The purpose of this study was to assess the effect of low-power laser therapy (LPLT) on the regenerating peripheral neurons in adult animals. The right sciatic nerve of twelve mice adults was experimentally crushed with a Halstead forceps during 30 seconds. Animals were randomly distributed into three: HeNe, GaAs and NR. HeNe group received radiation laser HeNe (3 J/cm2). The animals of the GaAs group received GaAs laser irradiation (30 mJ) and the remnant animals (NR) were not radiated. The radiation was daily transcutaneously applied to L5 dorsal root ganglion, for 21 days. Other four non-operated animals served as normal controls (NOR). After 21 days, the sciatic nerve was collected and processed for histological assessment and axonal counting.
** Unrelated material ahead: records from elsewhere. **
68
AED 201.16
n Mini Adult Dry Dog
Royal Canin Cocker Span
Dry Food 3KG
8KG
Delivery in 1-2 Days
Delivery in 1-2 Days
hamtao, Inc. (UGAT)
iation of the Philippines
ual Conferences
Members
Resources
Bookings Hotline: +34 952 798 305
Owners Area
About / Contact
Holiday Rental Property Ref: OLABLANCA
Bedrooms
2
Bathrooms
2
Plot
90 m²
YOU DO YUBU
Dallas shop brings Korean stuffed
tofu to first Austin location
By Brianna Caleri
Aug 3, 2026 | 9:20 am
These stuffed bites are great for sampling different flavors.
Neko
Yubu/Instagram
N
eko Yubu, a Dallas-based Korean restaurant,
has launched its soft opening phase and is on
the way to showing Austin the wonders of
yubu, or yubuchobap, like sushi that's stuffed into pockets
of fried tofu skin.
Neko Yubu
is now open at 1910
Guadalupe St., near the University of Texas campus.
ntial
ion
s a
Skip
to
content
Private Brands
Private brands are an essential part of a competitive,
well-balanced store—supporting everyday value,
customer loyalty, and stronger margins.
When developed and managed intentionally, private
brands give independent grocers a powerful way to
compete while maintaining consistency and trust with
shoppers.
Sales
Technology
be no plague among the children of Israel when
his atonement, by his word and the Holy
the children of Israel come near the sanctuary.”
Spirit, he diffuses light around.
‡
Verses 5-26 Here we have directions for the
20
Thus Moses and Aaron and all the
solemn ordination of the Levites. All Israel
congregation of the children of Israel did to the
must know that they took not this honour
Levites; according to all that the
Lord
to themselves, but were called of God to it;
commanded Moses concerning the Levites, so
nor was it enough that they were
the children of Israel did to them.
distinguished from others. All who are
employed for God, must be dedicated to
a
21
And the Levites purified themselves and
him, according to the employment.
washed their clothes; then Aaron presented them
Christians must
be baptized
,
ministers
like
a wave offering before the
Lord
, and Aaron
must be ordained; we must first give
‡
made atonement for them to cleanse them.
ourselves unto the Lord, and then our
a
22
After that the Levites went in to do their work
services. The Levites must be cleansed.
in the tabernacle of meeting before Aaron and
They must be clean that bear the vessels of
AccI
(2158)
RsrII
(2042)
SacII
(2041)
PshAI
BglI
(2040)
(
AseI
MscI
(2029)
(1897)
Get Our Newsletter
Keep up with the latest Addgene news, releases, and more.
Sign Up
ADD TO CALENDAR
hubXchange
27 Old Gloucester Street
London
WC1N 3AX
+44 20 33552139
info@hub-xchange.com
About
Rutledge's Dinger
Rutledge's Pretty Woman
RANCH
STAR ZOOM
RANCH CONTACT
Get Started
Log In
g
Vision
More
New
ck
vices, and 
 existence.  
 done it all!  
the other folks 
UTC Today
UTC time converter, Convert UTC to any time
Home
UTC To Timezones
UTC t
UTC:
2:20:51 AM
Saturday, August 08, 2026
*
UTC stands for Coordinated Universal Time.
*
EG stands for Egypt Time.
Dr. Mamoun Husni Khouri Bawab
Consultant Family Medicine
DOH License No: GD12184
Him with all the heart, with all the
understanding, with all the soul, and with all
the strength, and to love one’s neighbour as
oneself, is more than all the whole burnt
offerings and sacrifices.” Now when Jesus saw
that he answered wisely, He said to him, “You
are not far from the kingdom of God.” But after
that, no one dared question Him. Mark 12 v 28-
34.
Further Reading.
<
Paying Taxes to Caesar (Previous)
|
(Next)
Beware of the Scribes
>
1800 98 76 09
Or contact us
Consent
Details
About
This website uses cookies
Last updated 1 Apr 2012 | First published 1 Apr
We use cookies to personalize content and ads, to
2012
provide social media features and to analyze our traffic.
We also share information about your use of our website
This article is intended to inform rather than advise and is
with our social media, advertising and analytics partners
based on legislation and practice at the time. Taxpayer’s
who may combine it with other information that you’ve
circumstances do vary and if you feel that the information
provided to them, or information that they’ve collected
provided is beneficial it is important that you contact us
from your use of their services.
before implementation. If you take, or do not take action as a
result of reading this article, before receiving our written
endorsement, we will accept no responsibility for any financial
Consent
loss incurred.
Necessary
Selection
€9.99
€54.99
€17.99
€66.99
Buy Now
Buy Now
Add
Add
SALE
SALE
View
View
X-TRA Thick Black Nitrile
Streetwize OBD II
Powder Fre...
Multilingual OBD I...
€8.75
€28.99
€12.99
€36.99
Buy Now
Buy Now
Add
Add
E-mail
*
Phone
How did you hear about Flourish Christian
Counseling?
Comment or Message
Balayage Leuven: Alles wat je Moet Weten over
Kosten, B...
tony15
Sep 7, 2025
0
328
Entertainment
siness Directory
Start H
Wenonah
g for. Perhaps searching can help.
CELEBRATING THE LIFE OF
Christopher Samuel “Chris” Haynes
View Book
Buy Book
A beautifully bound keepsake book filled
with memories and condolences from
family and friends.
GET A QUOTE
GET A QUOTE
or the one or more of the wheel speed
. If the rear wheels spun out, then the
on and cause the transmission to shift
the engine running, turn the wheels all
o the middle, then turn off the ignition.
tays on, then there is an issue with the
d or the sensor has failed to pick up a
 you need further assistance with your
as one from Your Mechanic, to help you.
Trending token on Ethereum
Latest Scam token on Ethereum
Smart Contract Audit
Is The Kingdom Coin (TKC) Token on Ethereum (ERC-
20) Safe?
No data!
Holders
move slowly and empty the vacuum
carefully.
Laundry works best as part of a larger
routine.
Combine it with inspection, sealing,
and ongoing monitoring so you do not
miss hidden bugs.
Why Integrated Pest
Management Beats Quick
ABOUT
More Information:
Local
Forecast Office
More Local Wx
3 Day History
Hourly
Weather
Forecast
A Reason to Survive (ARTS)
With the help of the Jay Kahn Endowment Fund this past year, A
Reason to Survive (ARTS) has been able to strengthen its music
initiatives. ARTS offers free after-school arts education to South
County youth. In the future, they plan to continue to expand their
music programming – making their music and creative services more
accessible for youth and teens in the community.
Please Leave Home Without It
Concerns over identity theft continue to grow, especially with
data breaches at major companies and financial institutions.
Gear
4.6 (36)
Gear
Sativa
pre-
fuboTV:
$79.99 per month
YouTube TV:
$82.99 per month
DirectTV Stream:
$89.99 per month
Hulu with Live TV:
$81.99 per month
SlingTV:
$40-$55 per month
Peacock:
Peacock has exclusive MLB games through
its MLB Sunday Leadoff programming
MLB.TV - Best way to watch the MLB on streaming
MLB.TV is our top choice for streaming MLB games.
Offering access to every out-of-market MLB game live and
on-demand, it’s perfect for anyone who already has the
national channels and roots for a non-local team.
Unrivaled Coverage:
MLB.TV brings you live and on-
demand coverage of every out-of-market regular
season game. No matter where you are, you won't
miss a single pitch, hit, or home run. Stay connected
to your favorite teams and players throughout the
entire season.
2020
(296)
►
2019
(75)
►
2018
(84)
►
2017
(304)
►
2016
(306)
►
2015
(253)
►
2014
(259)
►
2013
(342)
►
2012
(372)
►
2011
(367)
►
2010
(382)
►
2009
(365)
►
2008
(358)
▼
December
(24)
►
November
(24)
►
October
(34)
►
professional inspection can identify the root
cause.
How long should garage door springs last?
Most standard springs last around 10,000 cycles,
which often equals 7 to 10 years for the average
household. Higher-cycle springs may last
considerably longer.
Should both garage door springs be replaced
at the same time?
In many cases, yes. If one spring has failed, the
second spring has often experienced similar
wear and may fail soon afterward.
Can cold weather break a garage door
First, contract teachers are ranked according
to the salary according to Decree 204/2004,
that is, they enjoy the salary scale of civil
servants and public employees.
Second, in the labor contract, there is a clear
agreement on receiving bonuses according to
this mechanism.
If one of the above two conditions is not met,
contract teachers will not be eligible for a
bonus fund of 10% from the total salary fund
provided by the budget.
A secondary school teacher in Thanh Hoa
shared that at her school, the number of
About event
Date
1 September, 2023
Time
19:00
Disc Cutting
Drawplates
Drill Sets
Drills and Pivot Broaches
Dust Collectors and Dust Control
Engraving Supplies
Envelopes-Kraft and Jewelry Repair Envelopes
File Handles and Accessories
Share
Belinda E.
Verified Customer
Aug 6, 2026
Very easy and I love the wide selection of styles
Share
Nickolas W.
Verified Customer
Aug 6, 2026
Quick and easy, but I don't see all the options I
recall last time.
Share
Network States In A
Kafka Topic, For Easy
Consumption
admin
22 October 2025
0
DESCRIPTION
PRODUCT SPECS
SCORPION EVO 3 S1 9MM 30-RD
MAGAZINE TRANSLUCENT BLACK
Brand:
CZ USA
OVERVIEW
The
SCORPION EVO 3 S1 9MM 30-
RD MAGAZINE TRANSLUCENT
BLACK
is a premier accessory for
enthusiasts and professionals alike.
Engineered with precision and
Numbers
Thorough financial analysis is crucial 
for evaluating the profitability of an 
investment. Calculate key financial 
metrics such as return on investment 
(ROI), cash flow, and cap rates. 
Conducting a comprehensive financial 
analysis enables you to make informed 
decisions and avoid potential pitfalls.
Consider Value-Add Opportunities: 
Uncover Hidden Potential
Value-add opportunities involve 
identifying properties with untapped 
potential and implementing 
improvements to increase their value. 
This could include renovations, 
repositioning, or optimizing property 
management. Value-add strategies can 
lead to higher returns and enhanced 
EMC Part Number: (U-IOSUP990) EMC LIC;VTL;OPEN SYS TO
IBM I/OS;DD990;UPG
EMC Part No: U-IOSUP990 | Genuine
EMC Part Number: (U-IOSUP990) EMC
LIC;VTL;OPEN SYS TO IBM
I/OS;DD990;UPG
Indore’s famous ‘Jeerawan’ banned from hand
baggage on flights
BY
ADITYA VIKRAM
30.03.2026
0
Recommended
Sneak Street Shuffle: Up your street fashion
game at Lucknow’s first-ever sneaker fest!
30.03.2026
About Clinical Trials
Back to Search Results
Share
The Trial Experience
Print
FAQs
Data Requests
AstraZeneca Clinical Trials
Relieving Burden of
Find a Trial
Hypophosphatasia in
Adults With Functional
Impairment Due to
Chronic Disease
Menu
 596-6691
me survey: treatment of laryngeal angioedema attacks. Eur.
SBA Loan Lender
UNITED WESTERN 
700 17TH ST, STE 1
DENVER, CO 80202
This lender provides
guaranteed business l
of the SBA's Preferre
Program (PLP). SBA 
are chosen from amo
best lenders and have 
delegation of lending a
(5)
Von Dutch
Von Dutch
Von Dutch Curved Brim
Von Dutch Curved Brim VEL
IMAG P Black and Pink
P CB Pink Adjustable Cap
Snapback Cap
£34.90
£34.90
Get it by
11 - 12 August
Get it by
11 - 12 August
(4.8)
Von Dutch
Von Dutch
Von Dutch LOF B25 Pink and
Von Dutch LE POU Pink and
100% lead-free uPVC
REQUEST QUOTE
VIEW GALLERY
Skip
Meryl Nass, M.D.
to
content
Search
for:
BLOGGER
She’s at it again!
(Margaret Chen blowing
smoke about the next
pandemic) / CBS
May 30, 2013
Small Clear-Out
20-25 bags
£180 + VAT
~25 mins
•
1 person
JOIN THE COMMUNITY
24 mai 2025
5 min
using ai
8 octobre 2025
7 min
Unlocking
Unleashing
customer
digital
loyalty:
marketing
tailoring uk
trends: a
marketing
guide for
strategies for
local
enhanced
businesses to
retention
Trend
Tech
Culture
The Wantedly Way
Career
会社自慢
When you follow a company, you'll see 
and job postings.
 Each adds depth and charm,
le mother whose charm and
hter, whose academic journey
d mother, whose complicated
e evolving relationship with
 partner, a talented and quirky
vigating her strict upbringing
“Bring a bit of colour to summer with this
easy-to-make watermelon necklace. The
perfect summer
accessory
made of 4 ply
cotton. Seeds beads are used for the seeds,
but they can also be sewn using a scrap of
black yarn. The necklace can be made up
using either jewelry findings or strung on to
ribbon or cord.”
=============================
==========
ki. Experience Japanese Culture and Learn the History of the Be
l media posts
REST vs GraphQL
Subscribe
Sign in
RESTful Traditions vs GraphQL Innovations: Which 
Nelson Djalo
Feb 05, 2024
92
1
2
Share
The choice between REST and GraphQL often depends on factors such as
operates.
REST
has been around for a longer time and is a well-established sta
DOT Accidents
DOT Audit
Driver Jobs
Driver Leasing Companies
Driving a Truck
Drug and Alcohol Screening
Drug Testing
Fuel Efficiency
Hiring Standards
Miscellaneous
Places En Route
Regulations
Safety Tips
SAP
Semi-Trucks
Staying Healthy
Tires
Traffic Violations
The L5 dorsal root ganglion (DRG) was also removed for morphologic and morphometric evaluation of sensory surviving neurons. No difference was found in the number and size of DRG neurons among the experimental groups. The results indicate that LPLT did not improve regeneration of peripheral nerves in mice. LPLT had no neuroprotective effect on neurons after axonal lesion.